## Problem details
The line containing "both at the" marks the end: write out exactly every line from the first line of the data below through that line, and only those.
***** Exercise data
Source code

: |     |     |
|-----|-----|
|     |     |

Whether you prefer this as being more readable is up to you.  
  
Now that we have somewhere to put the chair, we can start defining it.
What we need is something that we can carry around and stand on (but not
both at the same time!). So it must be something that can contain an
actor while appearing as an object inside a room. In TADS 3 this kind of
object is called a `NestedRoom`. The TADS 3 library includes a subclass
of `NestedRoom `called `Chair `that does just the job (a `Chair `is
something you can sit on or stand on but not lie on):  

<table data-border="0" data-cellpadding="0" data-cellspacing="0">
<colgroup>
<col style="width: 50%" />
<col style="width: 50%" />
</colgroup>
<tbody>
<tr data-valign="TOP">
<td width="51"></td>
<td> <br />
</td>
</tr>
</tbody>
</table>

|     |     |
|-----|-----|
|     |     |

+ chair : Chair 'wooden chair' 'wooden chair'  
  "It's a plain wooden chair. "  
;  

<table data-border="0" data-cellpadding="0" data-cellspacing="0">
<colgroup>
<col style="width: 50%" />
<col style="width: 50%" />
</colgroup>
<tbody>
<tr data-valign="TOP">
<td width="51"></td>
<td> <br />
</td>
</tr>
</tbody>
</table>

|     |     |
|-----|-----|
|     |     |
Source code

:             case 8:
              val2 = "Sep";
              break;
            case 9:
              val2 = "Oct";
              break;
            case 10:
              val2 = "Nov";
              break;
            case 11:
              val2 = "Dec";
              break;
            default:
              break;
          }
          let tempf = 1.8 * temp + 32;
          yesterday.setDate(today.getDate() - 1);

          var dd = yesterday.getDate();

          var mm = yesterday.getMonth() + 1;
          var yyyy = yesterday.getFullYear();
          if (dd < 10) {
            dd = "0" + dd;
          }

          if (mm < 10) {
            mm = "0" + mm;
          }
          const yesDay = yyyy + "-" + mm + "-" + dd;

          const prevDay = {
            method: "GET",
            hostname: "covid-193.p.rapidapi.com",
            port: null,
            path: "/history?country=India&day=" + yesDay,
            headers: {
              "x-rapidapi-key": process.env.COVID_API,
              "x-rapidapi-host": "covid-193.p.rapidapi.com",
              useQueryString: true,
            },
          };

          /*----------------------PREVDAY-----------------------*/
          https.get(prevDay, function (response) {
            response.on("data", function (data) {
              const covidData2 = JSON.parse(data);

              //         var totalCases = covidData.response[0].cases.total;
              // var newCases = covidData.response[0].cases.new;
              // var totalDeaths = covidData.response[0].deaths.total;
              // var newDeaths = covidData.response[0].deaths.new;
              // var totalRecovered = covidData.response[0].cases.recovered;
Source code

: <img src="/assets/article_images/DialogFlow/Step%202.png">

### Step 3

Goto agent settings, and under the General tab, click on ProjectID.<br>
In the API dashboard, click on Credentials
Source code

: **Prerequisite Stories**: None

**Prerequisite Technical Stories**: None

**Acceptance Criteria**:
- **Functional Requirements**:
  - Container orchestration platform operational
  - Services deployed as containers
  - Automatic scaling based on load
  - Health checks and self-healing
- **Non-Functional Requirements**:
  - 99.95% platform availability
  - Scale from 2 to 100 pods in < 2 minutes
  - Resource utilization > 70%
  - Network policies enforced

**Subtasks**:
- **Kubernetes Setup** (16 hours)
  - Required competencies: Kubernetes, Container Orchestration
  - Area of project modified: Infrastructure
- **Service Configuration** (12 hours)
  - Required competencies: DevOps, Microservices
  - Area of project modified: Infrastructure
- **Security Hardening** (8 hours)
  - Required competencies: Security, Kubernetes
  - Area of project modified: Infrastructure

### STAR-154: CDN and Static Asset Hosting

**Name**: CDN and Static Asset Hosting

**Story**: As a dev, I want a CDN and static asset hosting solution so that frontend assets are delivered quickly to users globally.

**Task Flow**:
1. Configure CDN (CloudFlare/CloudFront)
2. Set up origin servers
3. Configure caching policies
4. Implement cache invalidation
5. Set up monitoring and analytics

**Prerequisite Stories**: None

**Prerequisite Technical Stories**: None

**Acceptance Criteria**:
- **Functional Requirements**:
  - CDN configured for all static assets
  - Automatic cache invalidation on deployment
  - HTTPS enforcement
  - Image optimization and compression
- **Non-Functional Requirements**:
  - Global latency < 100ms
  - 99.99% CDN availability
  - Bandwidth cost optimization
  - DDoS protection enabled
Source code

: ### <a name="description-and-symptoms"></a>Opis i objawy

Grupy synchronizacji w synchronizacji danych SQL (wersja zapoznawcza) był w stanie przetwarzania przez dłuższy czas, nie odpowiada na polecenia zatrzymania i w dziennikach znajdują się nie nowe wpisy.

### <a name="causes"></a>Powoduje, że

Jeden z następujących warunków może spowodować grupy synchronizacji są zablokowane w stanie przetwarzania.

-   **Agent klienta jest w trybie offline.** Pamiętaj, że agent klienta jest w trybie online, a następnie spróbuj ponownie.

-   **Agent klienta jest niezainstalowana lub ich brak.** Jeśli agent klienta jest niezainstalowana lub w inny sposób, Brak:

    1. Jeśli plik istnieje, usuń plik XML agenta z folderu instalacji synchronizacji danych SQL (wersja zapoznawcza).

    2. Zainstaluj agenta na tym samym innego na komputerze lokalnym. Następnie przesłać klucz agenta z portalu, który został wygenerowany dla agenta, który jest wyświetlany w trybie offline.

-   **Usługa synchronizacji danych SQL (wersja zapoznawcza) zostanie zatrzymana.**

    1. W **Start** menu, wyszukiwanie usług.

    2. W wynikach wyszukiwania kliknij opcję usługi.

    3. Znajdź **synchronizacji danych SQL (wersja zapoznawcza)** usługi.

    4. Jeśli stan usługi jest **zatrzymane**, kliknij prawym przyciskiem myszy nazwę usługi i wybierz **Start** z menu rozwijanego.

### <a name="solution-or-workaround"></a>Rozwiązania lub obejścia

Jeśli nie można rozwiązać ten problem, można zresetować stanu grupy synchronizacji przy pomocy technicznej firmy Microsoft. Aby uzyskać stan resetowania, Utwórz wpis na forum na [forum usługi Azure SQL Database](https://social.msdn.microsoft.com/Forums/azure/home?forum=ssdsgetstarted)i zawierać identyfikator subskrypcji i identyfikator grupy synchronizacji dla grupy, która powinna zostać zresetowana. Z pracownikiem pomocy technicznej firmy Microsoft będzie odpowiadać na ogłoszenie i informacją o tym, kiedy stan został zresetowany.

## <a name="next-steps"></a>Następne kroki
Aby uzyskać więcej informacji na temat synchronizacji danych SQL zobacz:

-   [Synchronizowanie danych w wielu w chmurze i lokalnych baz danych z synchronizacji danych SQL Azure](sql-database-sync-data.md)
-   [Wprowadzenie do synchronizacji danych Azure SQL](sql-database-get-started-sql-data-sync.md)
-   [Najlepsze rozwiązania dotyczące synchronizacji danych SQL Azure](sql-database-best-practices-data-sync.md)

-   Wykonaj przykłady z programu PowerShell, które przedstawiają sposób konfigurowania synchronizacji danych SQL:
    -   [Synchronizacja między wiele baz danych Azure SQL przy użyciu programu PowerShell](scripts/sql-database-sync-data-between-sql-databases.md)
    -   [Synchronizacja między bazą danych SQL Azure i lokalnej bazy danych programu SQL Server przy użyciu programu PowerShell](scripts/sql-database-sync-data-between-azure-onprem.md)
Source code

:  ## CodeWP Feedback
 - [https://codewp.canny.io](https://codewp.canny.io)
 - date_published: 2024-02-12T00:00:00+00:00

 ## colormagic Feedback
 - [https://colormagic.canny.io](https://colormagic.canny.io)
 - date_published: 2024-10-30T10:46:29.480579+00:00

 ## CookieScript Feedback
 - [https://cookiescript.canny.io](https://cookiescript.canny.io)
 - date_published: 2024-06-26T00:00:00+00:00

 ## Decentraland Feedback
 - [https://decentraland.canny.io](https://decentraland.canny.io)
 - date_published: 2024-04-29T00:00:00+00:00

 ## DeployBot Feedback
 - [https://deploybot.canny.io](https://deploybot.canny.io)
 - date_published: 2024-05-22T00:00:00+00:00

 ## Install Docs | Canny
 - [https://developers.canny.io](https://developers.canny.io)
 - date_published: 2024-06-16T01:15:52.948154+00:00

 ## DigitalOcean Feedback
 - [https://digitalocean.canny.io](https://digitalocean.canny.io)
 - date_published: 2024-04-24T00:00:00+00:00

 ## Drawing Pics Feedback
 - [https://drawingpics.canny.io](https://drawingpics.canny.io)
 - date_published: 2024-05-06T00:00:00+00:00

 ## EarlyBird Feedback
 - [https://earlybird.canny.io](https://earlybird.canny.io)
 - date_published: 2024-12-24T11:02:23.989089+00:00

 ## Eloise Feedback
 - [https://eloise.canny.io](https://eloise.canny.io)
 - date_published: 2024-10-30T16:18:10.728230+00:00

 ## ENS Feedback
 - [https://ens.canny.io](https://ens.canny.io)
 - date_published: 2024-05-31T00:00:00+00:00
**********
## Finished task
Source code

: |     |     |
|-----|-----|
|     |     |

Whether you prefer this as being more readable is up to you.  
  
Now that we have somewhere to put the chair, we can start defining it.
What we need is something that we can carry around and stand on (but not
both at the same time!). So it must be something that can contain an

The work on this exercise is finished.